The photo retrieval task of ImageCLEF2008 will take a different approach to evaluation by studying image clustering. A good search engine ensures that duplicate or near duplicate documents retrieved in response to a query are hidden from the user. Providing this functionality is particularly important when a user types in a query that is either poorly specified or ambiguous; a common type of query in image search. Given such a query, a search engine that retrieves a diverse, yet relevant set of images is more likely to satisfy its users.
The reason why it's a good idea to promote diversity is because often different people type in the same query but wish to see different results. So if a search engine knows nothing
about the user entering the query, a good strategy for the engine is to produce results that are both diverse and relevant, effectively the engine is spreading its bets on what the user might want to retrieve.
Perhaps surprisingly almost no test collection exists that examines this important aspect of search. ImageCLEF will be the first evaluation campaign to look at this problem in over a decade. In order to make participation in the task as easy as possible, we will use an existing imageCLEF collection, use its topics, and also keep both the topic and run format the same from previous years. (In future years we plan to extend the task to have systems return image clusters and even explore cluster labelling.)

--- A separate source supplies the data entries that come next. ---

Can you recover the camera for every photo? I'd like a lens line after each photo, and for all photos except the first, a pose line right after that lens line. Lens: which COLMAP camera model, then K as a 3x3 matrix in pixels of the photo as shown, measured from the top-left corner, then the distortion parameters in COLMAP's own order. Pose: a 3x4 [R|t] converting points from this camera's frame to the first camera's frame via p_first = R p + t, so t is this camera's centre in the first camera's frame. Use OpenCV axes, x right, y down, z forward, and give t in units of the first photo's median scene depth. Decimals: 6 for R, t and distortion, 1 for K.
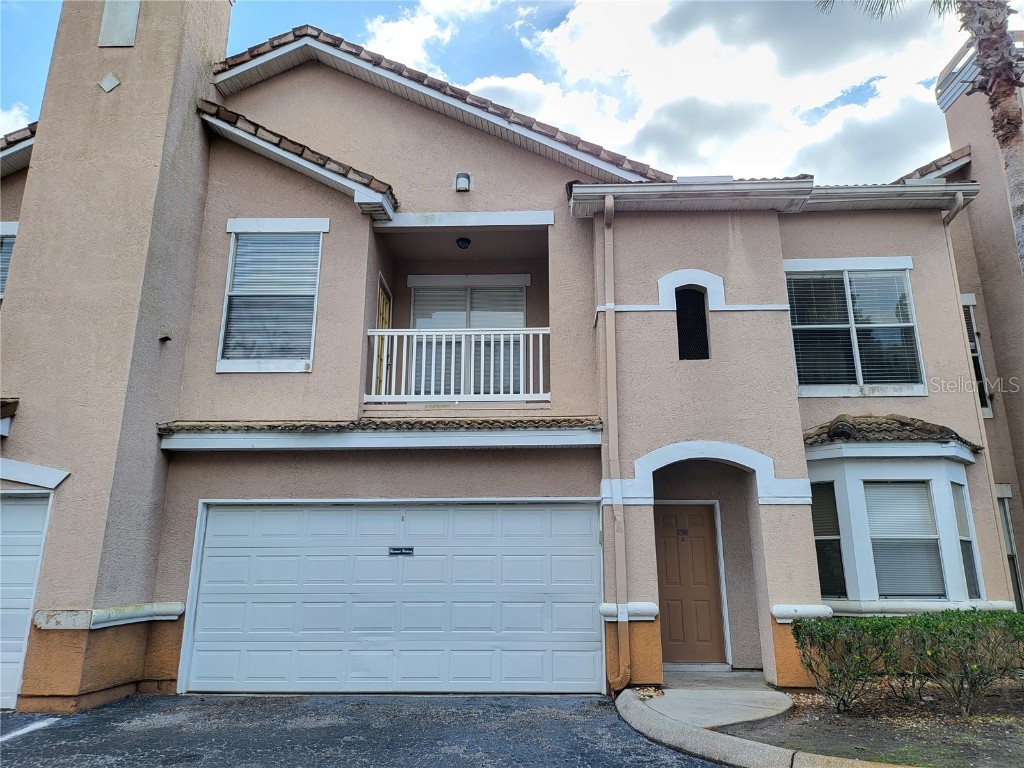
lens RADIAL K [[709.4, 0, 512.0], [0, 709.4, 384.0], [0, 0, 1]] dist [0.062240, -0.062494]
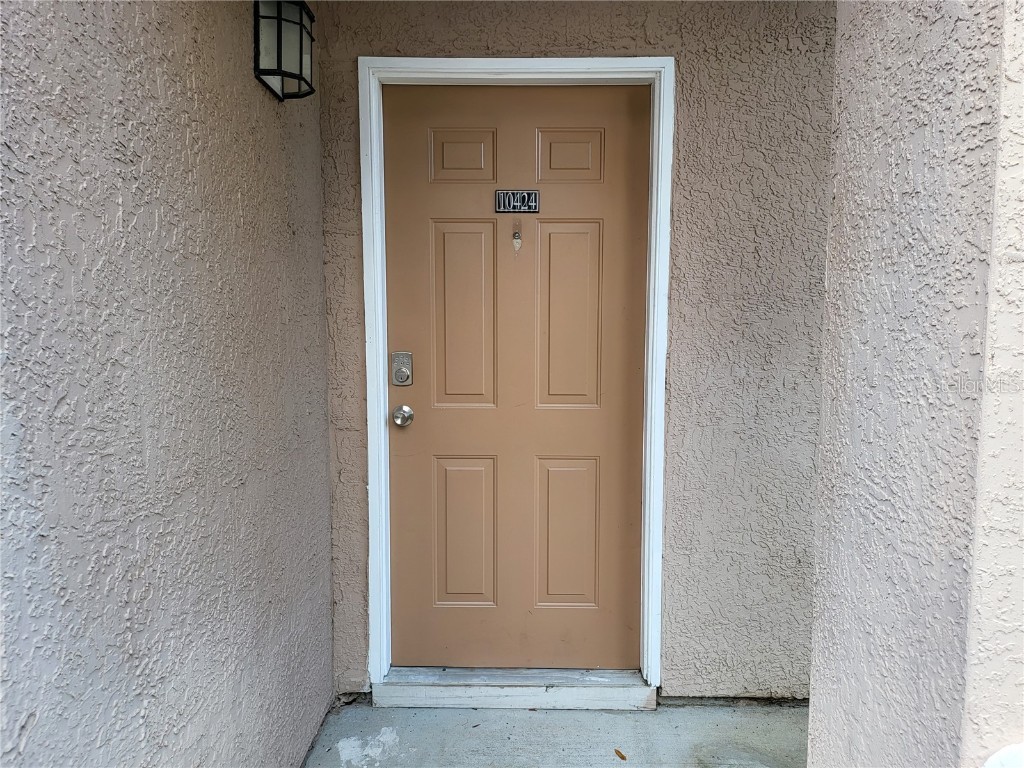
lens RADIAL K [[709.4, 0, 512.0], [0, 709.4, 384.0], [0, 0, 1]] dist [0.062240, -0.062494]
pose [[0.999758, -0.001985, 0.021890, 0.257914], [-0.005899, 0.935135, 0.354242, 0.198774], [-0.021173, -0.354286, 0.934897, 0.828450]]
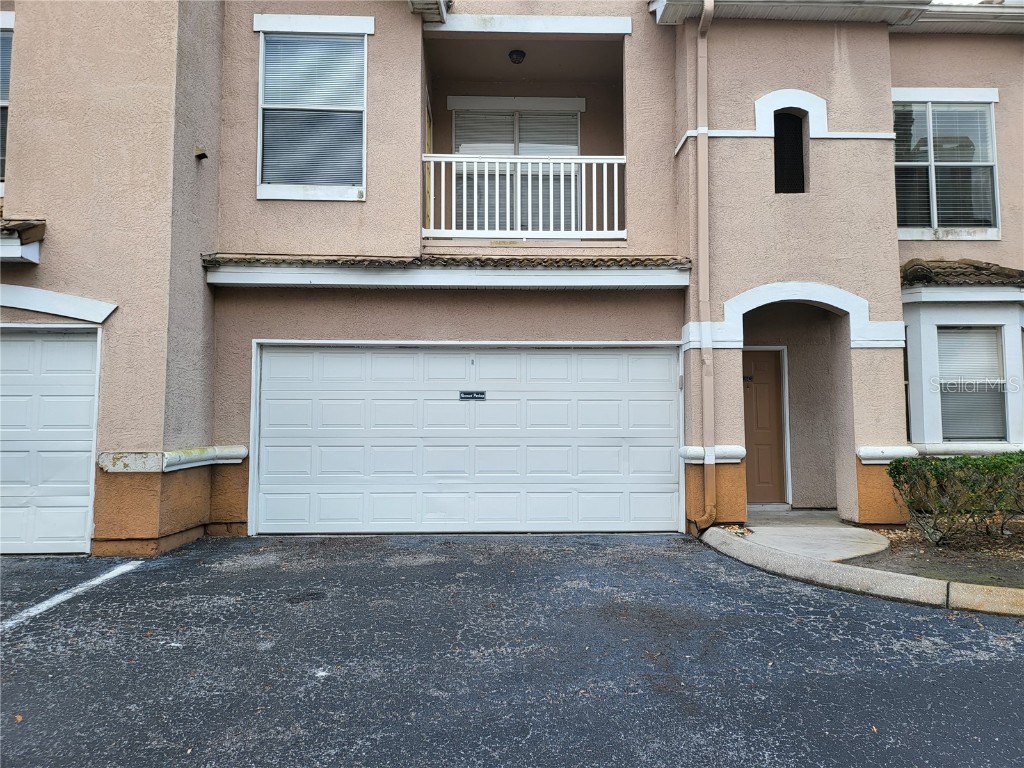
lens RADIAL K [[709.4, 0, 512.0], [0, 709.4, 384.0], [0, 0, 1]] dist [0.062240, -0.062494]
pose [[0.997871, 0.003462, 0.065126, -0.164591], [-0.016158, 0.980581, 0.195449, 0.032359], [-0.063185, -0.196085, 0.978549, 0.066494]]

From a sub set of existing topics on the IAPR TC-12 collection,
relevant images will be manually clustered and relevance judgements will be augmented to indicate which cluster an image belongs to. Participants will run the topic sub set on their image search system and produce a ranking that in the top 10, holds relevant images from as many of the clusters as possible.
A version of the collection will be made available that allows
participants to explore cross language aspects of image clustering. In this version, members of the clusters will be captioned in different languages.
Relevance assessors will be instructed to look for simple image
clusters based on the form of a topic. For example if a topic asks for images of beaches in Brazil, clusters will be formed based on location; if a topic asks for photos of animals, clusters will be formed based on the type of animal.
Evaluation will be based on precision at 10 and also on a measure of cluster recall, which calculates the number of different clusters retrieved.
Note, it's quite possible to submit runs from a "standard"
non-clustering image search system, though we would expect clustering systems to out-perform the standard systems.
Participants will need to sign a EULA agreement prior to obtaining the database.